Как-то слишком хорош был Гектор, слишком его было много везде, куда ни плюнь. Квиддич – Диггори забил больше всех мячей! Трансфигурация – Диггори единственный из класса выполнил задание. Зельеварение – Диггори сварганил зелье старения быстрее и лучше всех, плюс 20 очков Гриффиндору. А потом еще стал старостой курса. Сравнение с Седриком было неизбежно, но Гектор, пораскинув мозгами, решил, что быть похожим на давно умершего троюродного брата - не самая плохая перспектива, тем более, что мальчик безотчетно и по-детски наивно продолжал любить покойного родственника.
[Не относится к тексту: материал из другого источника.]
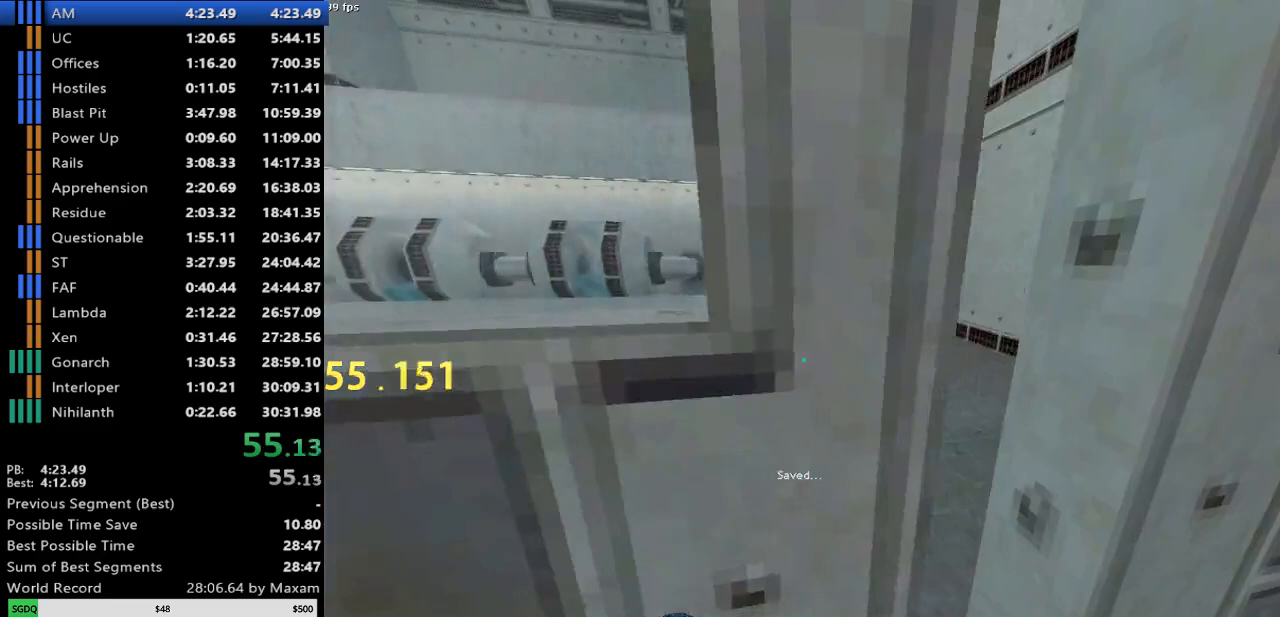
{"keys": ["a", "w"], "mouse": [], "events": [[200, "a", "down"], [233, "a", "up"], [283, "a", "down"]]}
Логично было бы задаться вопросом, а что будет делать такой баловень судьбы дальше, когда закончит Хогвартс? Ведь придется рано или поздно начинать отвечать за себя и свои поступки, настанет конец бесконечному купанию в любви окружающих. Было ли что-то у Гектора за душой, своего личного и исключительного, чтобы на деле доказать присвоенный ему статус, оправдать репутацию, кроме смазливой внешности, очаровательной улыбки и тренированного тела, которым он хвастался напоказ, бегая по утрам вокруг школы, а затем картинно рассекая воды озера вдоль берега, дабы не делить территорию с гигантским кальмаром?
После выпуска Гектор устроился на стажировку в Министерство, в отдел магических игр и спорта. Он проработал там несколько лет, трудясь на совесть в штаб-квартире Британско-ирландской лиги квиддича, но это было не совсем то, чего он хотел. Работа за кулисами, а не на сцене. Диггори испытывал что-то сродни разочарованию, молодому человеку начало казаться, что он занимается не тем, не может полностью раскрыть свои таланты и ему щемяще хотелось чего-то другого, нового. Однако, Гектор никак не мог решиться уйти с насиженного местечка, теплого и хорошо оплачиваемого, шагнуть за пределы зоны комфорта. Поэтому, желая новизны, мужчина надумал жениться. Выбор пал на девушку из рода Фоули, типичную ботаничку Хармони, умную, как сотня профессоров, работавшую также в Министерстве и являющуюся настолько серым пятном на карте магического сообщества, что её можно было и не заметить в сумрачных коридорах Отдела Тайн. Хоть какое-то оживление в глазах этой тихони появлялось только в том случае, если рядом оказывался Гектор, как обычно распускающий лучи энергии, не всегда, прямо скажем, позитивной.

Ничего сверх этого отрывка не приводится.